Why? To put it bluntly, your metabolic system follows the circadian rhythm. If your work and rest are disordered for a long time, leptin secretion will decrease and ghrelin will increase. Even if you know intellectually that you need to eat enough vegetable protein, you will physically be tempted to eat high-sugar and oily foods. Insulin sensitivity will also decrease, and the utilization rate of the nutrients you eat will be greatly reduced. Protein cannot be synthesized into muscles, and all excess calories will be piled up as visceral fat. No matter how balanced you eat, it will be half the effort with half the effort.

On the other hand, my mother’s generation, which believes in “getting enough sleep is better than anything else”, is prone to failure in diet. My mother has been going to bed at ten o'clock and going to bed at six o'clock for almost ten years. She has a regular schedule that can be used as a human alarm clock. She can always manage to eat. She eats plain porridge with pickled radish, and occasionally stir-fries with less oil and salt. She said that "lighter food is good for the body." Last year, she was diagnosed with anemia and low bone density during a physical examination.

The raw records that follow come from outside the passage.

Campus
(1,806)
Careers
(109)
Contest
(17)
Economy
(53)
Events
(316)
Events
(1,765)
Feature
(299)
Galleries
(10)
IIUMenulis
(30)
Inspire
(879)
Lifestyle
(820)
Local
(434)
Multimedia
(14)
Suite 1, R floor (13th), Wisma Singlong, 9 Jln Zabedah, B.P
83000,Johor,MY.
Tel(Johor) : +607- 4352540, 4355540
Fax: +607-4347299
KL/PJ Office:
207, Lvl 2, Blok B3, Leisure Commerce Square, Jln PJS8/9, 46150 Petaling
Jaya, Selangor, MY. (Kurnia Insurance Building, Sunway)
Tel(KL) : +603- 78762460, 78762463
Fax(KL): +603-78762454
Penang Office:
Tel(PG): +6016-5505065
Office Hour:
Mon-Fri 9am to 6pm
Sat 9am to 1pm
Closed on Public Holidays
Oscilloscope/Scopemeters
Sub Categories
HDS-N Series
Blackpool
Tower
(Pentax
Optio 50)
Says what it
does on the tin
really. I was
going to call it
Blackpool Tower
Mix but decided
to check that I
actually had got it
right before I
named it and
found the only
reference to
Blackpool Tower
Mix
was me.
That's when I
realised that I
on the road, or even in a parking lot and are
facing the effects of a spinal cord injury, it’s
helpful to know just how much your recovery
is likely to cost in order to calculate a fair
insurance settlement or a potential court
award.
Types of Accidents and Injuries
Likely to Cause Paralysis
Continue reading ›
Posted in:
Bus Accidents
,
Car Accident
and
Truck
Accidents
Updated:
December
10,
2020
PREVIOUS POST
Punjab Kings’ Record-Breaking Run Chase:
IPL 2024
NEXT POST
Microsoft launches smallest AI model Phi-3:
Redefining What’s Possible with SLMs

The doctor said that her intake of high-quality protein and calcium was seriously insufficient. No matter how regular her schedule was, her body did not have enough raw materials to repair damaged cells, so problems would still arise.

This principle is actually not difficult to understand. You think of your body as a small supermarket opened in the community. Your work and rest are fixed opening and closing times, and your food is what you buy. If you open the door at random times, you may open it this morning and open it tomorrow afternoon. If regular customers don’t know the time and don’t come, no matter how good the goods are, they will lose their hands. ; But if all you buy are defective products, no matter how punctual the opening is, no one will come to buy, and the business will still fail.

I have talked about this topic with a general practitioner I am familiar with before. He said that in clinical practice, patients are rarely asked to choose one from the other. Most of the time, priorities are adjusted based on the patient's actual situation. For example, if you meet students who are finishing their studies or people on the Internet who are working on projects, it is true that they have stayed up late in the past month or two, so they must first prioritize a balanced diet. Don’t just eat instant noodles with cola, and supplement with more high-quality protein, B vitamins and Omega3, which can minimize the metabolic damage caused by staying up late. ; If you pay attention to your meals on weekdays and eat enough meat and vegetables, but your sleep time fluctuates by three or four hours, and you go to bed at 12 o'clock on weekdays and stay up until 4 o'clock on weekends, then the benefits of adjusting your work and rest first will definitely be higher - don't believe it, I was like this in the past few years.

Of course, some people say, what should I do if I can’t take care of both of them? The advice he gave was also very practical: Don’t set yourself “both want and need” goals right from the beginning, and change whichever one is easier to change first. For example, if you work overtime until ten o'clock every day and have no energy to cook at all, then fix your bedtime first. Even if you don't eat well, it is better than having day and night reversed. ; If you live in a place where there are many takeaway options and you can easily buy light snacks and home-cooked meals, then first change the habit of eating fried skewers and milk tea. Even if you don't get enough sleep for the time being, you can stabilize your blood sugar first.

To be honest, when we struggle with this issue, we essentially want to find the "most cost-effective way to maintain health", but there is never a standard answer to health, and there is no need to argue. Make up for whatever you're lacking, and do whatever you can do first. It's better than standing still and wondering "which one is more important." After all, what we want is to be comfortable, not to beat the online debate contestants, right?